Privileged or Mismatched: The Lose-Lose Position of African Americans in the Affirmative Action Debate
UCLA Law Review Discourse, 64, 174-229, 2016
19 Pages Posted: 18 Jul 2016 Last revised: 3 Sep 2016
Date Written: July 18, 2016
Abstract
This Article challenges the perception of affirmative action as a racial preference. That perception has made the policy less constitutionally secure and more difficult normatively to defend. We focus our analysis on middle-class African Americans. We do so because the framing of affirmative action as a racial preference has particular traction when its beneficiaries are perceived to be black but not economically disadvantaged. Which is to say, if people believe that colleges and universities employ affirmative action to admit African Americans who are not economically disadvantaged, the conclusion that affirmative action is a racial preference is easy to reach: Black students who are not disadvantaged are getting preferential treatment because of their race. Liberals defend this perceived preference because it advances diversity and contributes to the “robust exchange of ideas.” Conservatives reject it because it violates their understanding of colorblindness and because, they claim, the policy effectuates “reverse discrimination” against whites.

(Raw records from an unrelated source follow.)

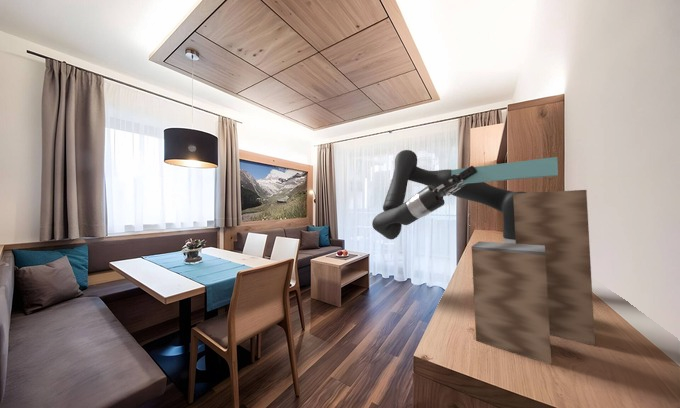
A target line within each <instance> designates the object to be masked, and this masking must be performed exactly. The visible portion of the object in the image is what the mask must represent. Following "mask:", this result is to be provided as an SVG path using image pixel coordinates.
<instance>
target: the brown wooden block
mask: <svg viewBox="0 0 680 408" xmlns="http://www.w3.org/2000/svg"><path fill="white" fill-rule="evenodd" d="M471 261H472V262H471V263H472V265H471V267H472V284H473V303H474V304H473V305H474V306H473V307H474V308H473V309H474V321H475V322H474V324H475V327H474V328H475V341H476V342H480V343H483V344H486V345H489V346H492V347H495V348H498V349H502V350H504V351H507V352H511V353H514V354H517V355H520V356H524V357H525V358H526V357H527V358H530V359H533V360H535V361H539V362H542V363H545V364H547V365H548V364H549V365H552V357H551V356H552V355H551V353H552V352H551V351H552V349H551V335H550V331H549V312H548V293H547V274H546V255H545V246H544V245H528V244H512V243H504V242H494V241H493V242H492V241H477V242H476V243H474V244H473V245H471Z"/></svg>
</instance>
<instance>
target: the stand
mask: <svg viewBox="0 0 680 408" xmlns="http://www.w3.org/2000/svg"><path fill="white" fill-rule="evenodd" d="M587 193H588V191H587V189H579V190H578V189H575V190H558V191H555V190H554V191H540V192H527V193H519V194H513V201H514V221H515V240H516V244H528V245H544V246H545V255H546V274H547V293H548V312H549V331H550V336H555V337H559V338H563V339H566V340H571V341H575V342H577V343H582V344H587V345H590V346H593V347H596V336H595V322H594V321H595V319H594V318H595V317H594V303H593V302H594V299H593V285H592V283H593V281H592V267H591V251H590V250H591V249H590V247H591V246H590V231H589V230H590V229H589V211H588V195H587Z"/></svg>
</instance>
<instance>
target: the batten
mask: <svg viewBox="0 0 680 408" xmlns="http://www.w3.org/2000/svg"><path fill="white" fill-rule="evenodd" d="M558 165H559V164H558V156H554V157H546V158H537V159H529V160H521V161H513V162H505V163H497V164H490V165H489V164H488V165H481V166H480V165H479V166H474V167H475V169H476V170H477V173H475V174H474V175H472V176H471V177H469V178H467V179H466V180H464V181H463V182H462V183H460V184H467V183H479V182H485V183H487V182H488V183H490V182H501V181H512V180H513V181H514V180H526V179H535V178H536V179H537V178H549V177H557V176H558V175H559V167H558ZM467 168H468V167H466V168H465V167H463V168H457V169H450V170H451V175H454V174H455V175H456V174H458V173H459V174H460V173H461V172H463V171H464V170H466V169H467Z"/></svg>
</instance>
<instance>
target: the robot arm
mask: <svg viewBox="0 0 680 408" xmlns="http://www.w3.org/2000/svg"><path fill="white" fill-rule="evenodd" d="M475 167H476V166H473V165H471V166H469V167H466V168H467V169H466V170H464V171H463V172H461V173H460V174H459V173H458V174H456V175H455V174H454V175H451V170H452V169H439V170H437V169H436V170H427V169H424V168H421V167H419V166H418V156H417V154H416V153H415V152H414V151H413V150H409V149H403V150H401V151H399V152H398V153H397V154H396V156H395V158H394V169H393V174H392V179H391V182H390V184H389V188H388V190H387V192H386V196H385V199H384V203H383V205H382V210H383V211H382V212H380V213H378V214H377V215H376V216H374V218H373V219H372V222H371V223H372V225H371V226H372V228H373V230H374V231H376V232H377V233H379V234H380V235H381V236H383V237H384V238H386V239H388V240H391V241H392V240H394V239H396V238H397V237H399V235H400V233H401V231H402V227H403V226H409V225H410V224H412V223H414V222H416V221H418V220H419V219H421V218H423V217H426V216H427V215H430V214H431V213H432V212H434V211H436V210H438V209H439V208H441V207H443V206H445V200H444V197H450V196H451V195H452V196H454V197H456V198H460V199H464V200H465V201H466V200H467V201H471V202H475V203H479V204H482V205H485V206H488V207H490V208H491V209H493V210H496V211H499V212H500V213H502V214H503V227H502V228H503V230H502V237H503V238H502V239H503V242H502V243H512V244H516V240H515V221H514V201H513V194H519V193H528V192H525V191H513V190H507V189H504V188H500V187H496V186H494V185H491V184H488V183H487V182H479V183H467V184H460V183H462V182H463V181H464V180H466V179H467V178H469V177H471V176H472V175H474V174H475V173H477V170H476V169H475ZM409 181H410V182H414V183H418V184H422V185H425V187H424V188H423V189H421V190H420V191H418V192H417V193H415V194H414V195H412V196H410V198H409V199H408V200H406V201H405V199H406V193H407V188H408V184H409V183H408V182H409ZM402 225H403V226H402Z"/></svg>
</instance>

This Article reframes the debate. More precisely, it explains why affirmative action for middle-class blacks is neither a racial preference for African Americans nor reverse discrimination against whites. We locate our argument in the context of admissions. Specifically, we identify a number of disadvantages black students — across class — likely experience prior to and in the context of applying to colleges and universities. We argue that these disadvantages can diminish the competitiveness of a black student’s admissions file and that affirmative action helps to counteract this negative effect. This levelling-of-the-playing-field dimension of affirmative action suggests that the critical question with respect to the policy is not whether the law should permit college and universities to prefer the black child of a lawyer over the white child of a coal miner but why policymakers, lawyers, judges, and the public at large continue to frame affirmative action as a racial preference.